Source document –

In the book, the “KeithM” effect is so profound, that Latoya Peterson talks about watching a case where the defense attorney used the “dumb slut who had a few too many” type defense when the victim was beaten so badly she was unrecognizable in a photograph.  The defense attorney in the Orange County case got a hung jury with the “KeithM” defense, even though the rapists taped themselves, and the victim was so passed out cold that the people who found the video thought they were watching a video of a group of teenagers having sex with a girl they’d killed.  That also tips you off to how violent it was.  But they got a couple hung juries, because the “KeithM” defense is that good.  Only until the prosecution explicitly stated at the front and end of the trial that it’s illegal to rape all women---that raping “bad girls” is illegal, believe it or not---that they got a conviction.

The “drunk sluts” effect is so profound that only 1% of rapes end up in a conviction in England.  Only 1%---that’s 5.7% of reported rapes, with reported rapes being only 10-20% of rapes. This thread, with all its accusations of lying and victim-blaming, shows why rape in England has been, for all intents and purposes, legalized.

Comment #442: Amanda Marcotte  on  01/13  at  10:17 AM

The more I think about it, the more “Prove Consent” appears to be interesting. 

At first I thought it would make it too easy to railroad a guy, but now I’m not as sure. 

I’ll have to think about it more.

Comment #443: angulimala  on  01/13  at  10:23 AM

So remember kids, unless you can get convicted in a criminal court, you’re not doing anything wrong.

Problems to work on –
a. Quote the comment thread on rape convictions from "At first I thought" through "doing anything wrong.".
b. According to the comment thread on rape convictions, what share of rapes in England end in a conviction?
c. Condense the paragraph of the comment thread on rape convictions that begins "In the book, the “KeithM” effect" and keep its main facts.

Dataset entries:

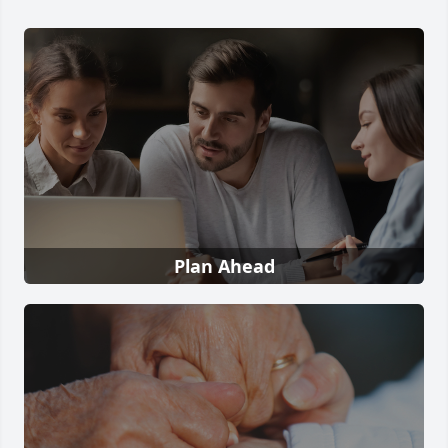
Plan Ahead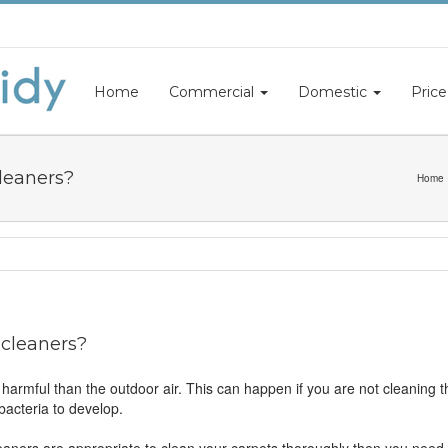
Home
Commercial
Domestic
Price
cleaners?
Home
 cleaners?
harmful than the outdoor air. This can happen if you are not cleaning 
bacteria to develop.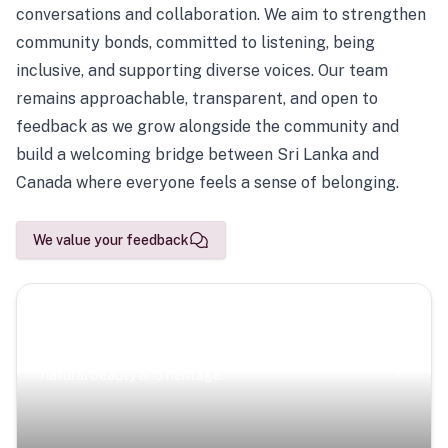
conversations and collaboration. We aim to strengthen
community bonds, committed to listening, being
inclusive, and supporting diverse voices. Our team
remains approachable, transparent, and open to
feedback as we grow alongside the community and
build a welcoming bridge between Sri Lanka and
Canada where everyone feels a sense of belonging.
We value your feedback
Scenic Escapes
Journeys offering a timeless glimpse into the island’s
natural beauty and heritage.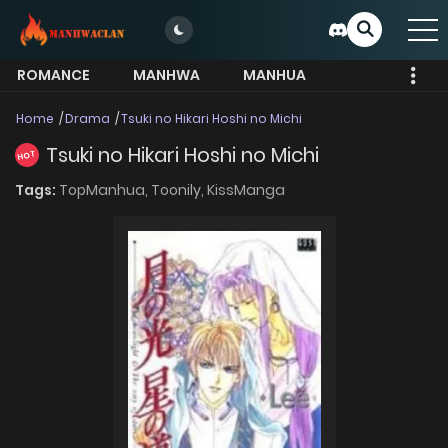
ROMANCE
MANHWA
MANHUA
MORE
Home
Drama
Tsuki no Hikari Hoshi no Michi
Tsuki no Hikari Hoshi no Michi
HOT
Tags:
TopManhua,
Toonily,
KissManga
* * *
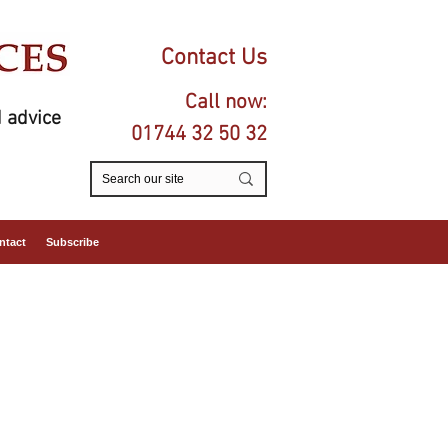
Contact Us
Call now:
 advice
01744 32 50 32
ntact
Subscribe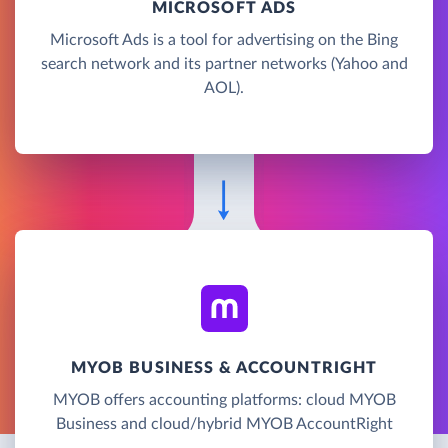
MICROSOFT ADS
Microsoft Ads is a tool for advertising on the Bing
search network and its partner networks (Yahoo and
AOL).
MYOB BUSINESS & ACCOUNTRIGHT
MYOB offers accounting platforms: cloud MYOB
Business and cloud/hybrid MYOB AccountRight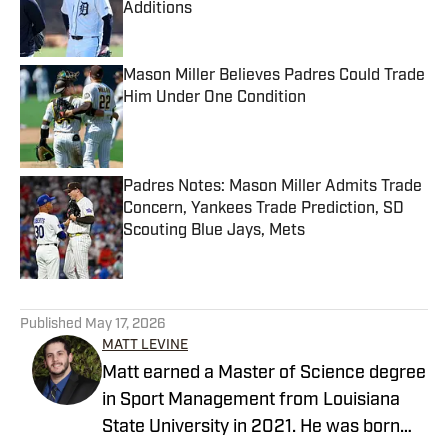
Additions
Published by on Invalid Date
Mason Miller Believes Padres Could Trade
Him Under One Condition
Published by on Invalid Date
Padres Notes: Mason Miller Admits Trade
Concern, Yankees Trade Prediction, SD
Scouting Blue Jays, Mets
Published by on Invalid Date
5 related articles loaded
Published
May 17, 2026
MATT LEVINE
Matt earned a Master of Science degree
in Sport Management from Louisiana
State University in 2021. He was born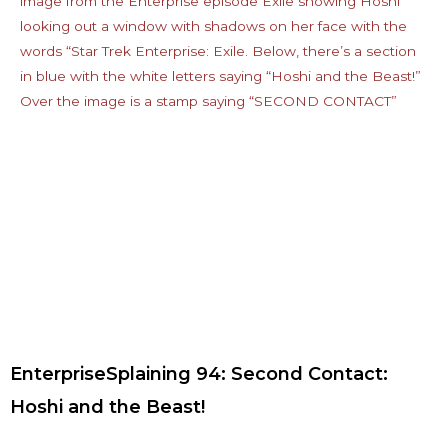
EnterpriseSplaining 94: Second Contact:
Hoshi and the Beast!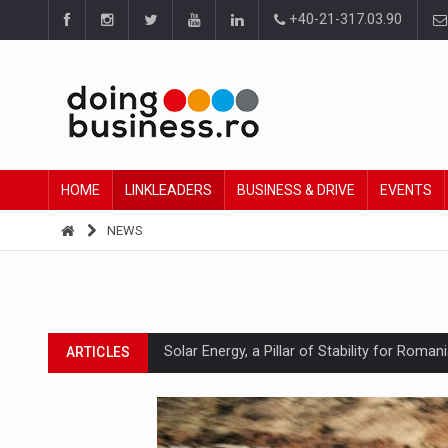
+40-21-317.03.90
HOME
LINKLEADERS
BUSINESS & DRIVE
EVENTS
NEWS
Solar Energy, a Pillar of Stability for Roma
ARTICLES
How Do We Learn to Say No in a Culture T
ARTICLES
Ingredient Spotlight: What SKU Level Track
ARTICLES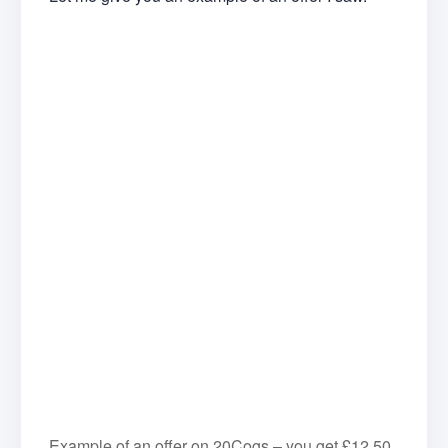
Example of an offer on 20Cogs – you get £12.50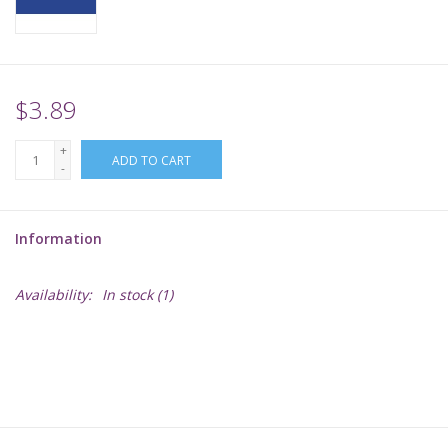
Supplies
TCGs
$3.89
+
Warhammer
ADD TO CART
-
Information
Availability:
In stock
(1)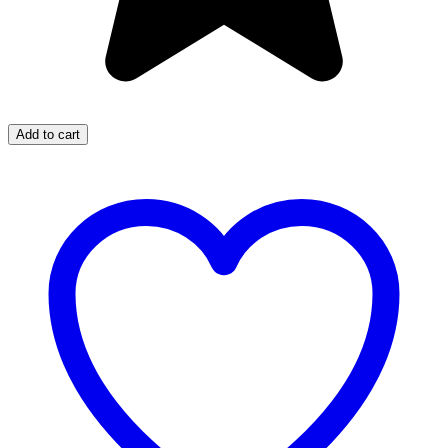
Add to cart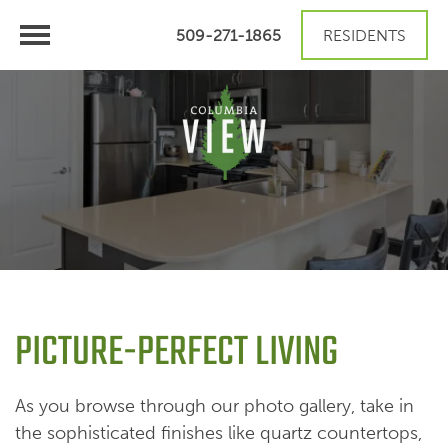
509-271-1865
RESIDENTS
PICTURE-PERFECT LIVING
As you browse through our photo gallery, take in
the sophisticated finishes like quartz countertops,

Your written answers –
a.
At first I thought it would make it too easy to railroad a guy, but now I’m not as sure. 

I’ll have to think about it more.

Comment #443: angulimala  on  01/13  at  10:23 AM

So remember kids, unless you can get convicted in a criminal court, you’re not doing anything wrong.

b. Only 1%.

c. The book describes the “KeithM” effect as strong enough that Latoya Peterson watched a defense attorney use a “dumb slut who had a few too many” defense, even though the victim had been beaten so badly she was unrecognizable in a photograph. In the Orange County case, this defense produced hung juries. That happened even though the rapists had taped themselves and the victim was so unconscious that the people who found the video thought she had been killed. A conviction came only after the prosecution stated explicitly at the start and end of the trial that raping any woman, including “bad girls,” is illegal.